We occasionally get reports from users that they are not seeing the messages of other users. When looking into one of such reports, I noticed that the two members in the chat were each connected successfully to sockets, but to two different servers, which would indicate a potential problem with the streams adapter communication between the two servers.
I am able to reliably reproduce the issue by restarting the Valkey instance - i.e. restart the Valkey/Redis instance, observe that any fetchSockets or serverSideEmit does not receive any responses. The issue, however, definitely occurs more often than just a restart of the Valkey/Redis instance, I just unfortunately have not figured out exactly the conditions during which it happens.
The most odd of it all, though, is that though the socket servers won't respond, they are still sending a heartbeat into the stream.
In the image below, I had set up a separate process with an interval that would simply send a ping (via serverSideEmit) into the stream for my socket servers to respond to. The servers were at first not responding, so I restarted them, thus "resetting" the streams adapter connections.
@lexagon3 are you able to solve this issue? I am facing the similar problem, but with the Redis.
@aishwaryawambule my team has not been able to resolve the issue. We were hoping we could revert to the Redis Pub/Sub adapter, which is unfortunate because it does not have connection state recovery.. Is the Redis Pub/Sub adapter the adapter you are seeing issues with?
no, i am using redis stream adapter and facing this issue. Same as your case, i cannot go to redis pub/sub adapter due to connection state recovery absence. Do you have any plans or idea on how you will try to solve it?
This sounds like a serious issue, any thoughts from maintainers? Ping @darrachequesne
I'm planning a migration from redis-adapter to redis-streams-adapter and this issue worries me... I realise this library has not reached 1.0.0, but it is considered production-ready and supported/actively maintained by the Socket.io core team, right?
@fjeldstad yes it is.
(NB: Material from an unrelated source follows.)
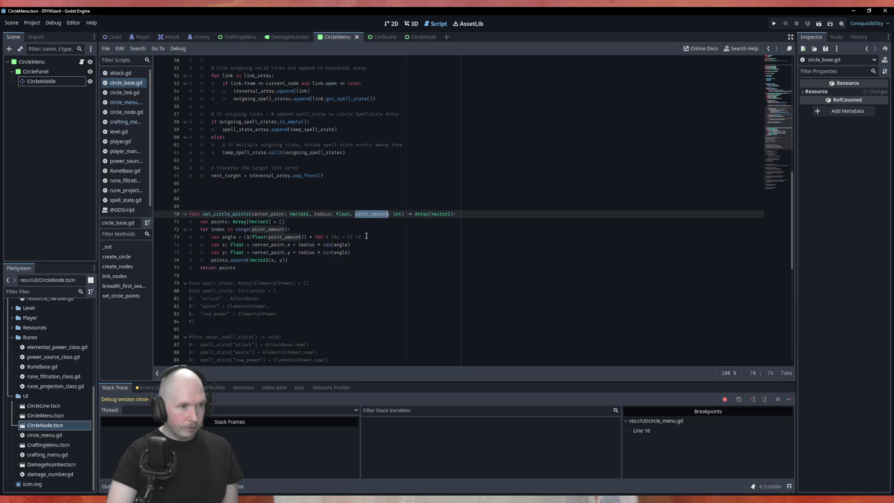
pyautogui.click(366, 236)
I'm looking into this.
Unfortunately, I wasn't able to reproduce the issue: https://github.com/socketio/socket.io-fiddle/tree/redis-streams-adapter
I simply tested with two clients, one connected on server1 (port 3000) and the other on server 2 (port 3001).
Server log:
server listening at http://localhost:3000
connect E3ymkBhBjmRXK51zAAAB
# of connected sockets: cluster = 2 local = 1
# of connected sockets: cluster = 2 local = 1
# of connected sockets: cluster = 2 local = 1
< Redis server is stopped >
fetchSockets error
# of connected sockets: cluster = 1 local = 1
# of connected sockets: cluster = 1 local = 1
# of connected sockets: cluster = 1 local = 1
# of connected sockets: cluster = 1 local = 1
< Redis server is restarted >
# of connected sockets: cluster = 2 local = 1
# of connected sockets: cluster = 2 local = 1
# of connected sockets: cluster = 2 local = 1
# of connected sockets: cluster = 2 local = 1
[...]
The "fetchSockets() error" is due to a missing response from the other server.
Then the other server is evicted after 10 seconds, hence the "# of connected sockets: cluster = 1 local = 1" .
Tested with [email protected]. Which Redis client are you using? Which version? I looked into https://github.com/redis/node-redis/releases, but wasn't able to find something related.
Thank you so much for investigating!!
We are using Valkey 8.x, and I don't remember what version of Redis we had previously been using.
I pulled your fiddle, and also wasn't able to reproduce at all. IIRC from when I was investigating previously, I rarely was able to reproduce locally (I'm pretty sure I did at least once, though). But it was reliably reproducible on a deployed instance. I'll take a look again this weekend to see if there are any other insights I can gather that would be useful to share.